There's a whole community of us sharing recipes without allergens in, talking about which restaurants have been amazing with allergies, warning each other about changes in ingredients. You do not have to miss out on anything.
For parents of allergic kids:
It is as scary as hell having allergies or having an allergic child, but it is also totally manageable. I can happily say I have never missed out on anything- I went on all the school trips, I went abroad for swim camps twice, I go on holidays without my parents and I moved to London for university, all without a blip. I went on Brownie and Guide camps, Netball camps, plain normal camping.

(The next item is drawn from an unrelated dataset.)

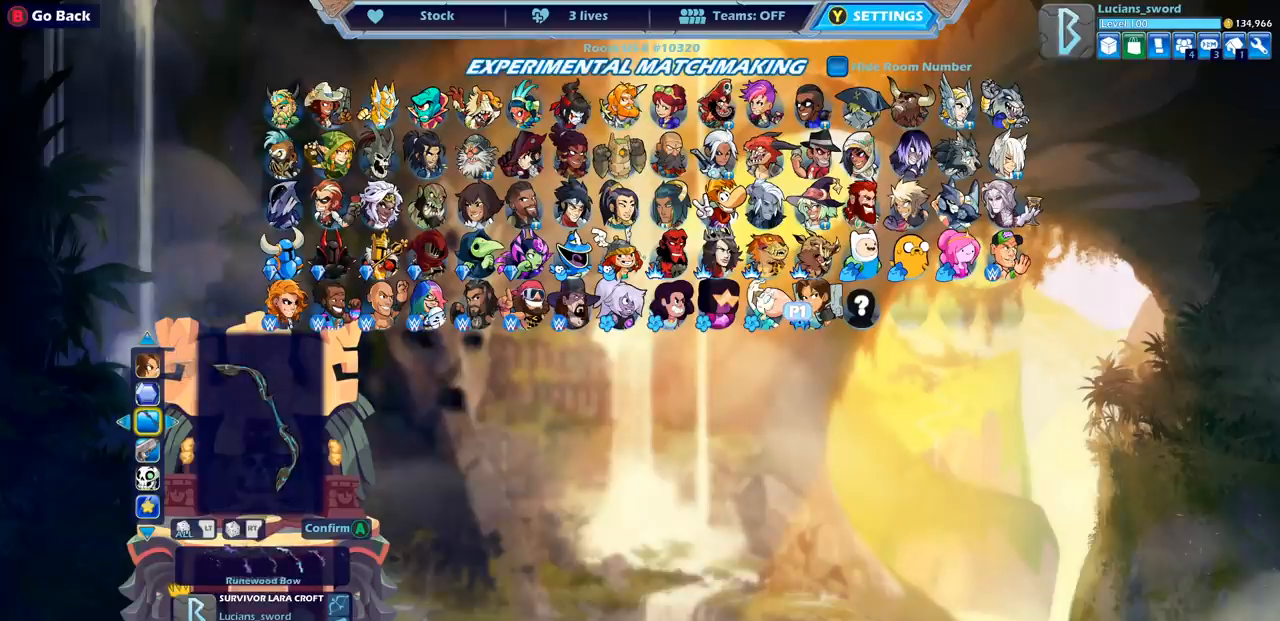
{"buttons": [], "left_stick": "center", "right_stick": "center", "events": [[133, "DPAD_RIGHT", "up"]]}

It takes a lot of effort, yes. There is disappointment when everyone else is getting cake in their party bag and you get nothing. It's embarrassing having your mum talk to every single parent in the playground to check you can visit their house for tea, it's awkward having to take substitute food on planes and school trips, it makes you feel like the odd one out when teachers are checking on you. BUT.
It also makes you feel amazing for having your parents trust in you, for knowing they know you can deal with it. I was the coolest kid in school with my bumbag for my epi-pens on school trips. Days off school to go to the allergy clinic are super cool. Being allergic to lots of foods makes you a really creative cook. I am really good at recognising what ingredients a food has in it. I am so cautious that I can pick up my reactions to the first tingle, having been trained from an early age.
Teachers, restaurant staff- anyone you feel you have to trust with your child's allergy, are actually getting a lot better in dealing with them. Yes, you have to be super cautious- but talking about it helps so much. It normalises it. Practice with old epi-pens on apples or teddy bears for a bit of educational fun (yes, I am that boring.)
My allergies have opened up doorways I never would have considered otherwise. I am a medical student primarily because I was always so fascinated about what was going on with other people when I was in hospital. I am doing a BSc in Immunology next year, and I was first interested in that to find out what was happening in my own body. I got an A* in an Extended Project all about the social side of peanut allergies, which a lecturer has since decided to try and get it published.
There are plus sides to being stuck with a body that doesn't know what it likes and what it doesn't. You're gonna be okay.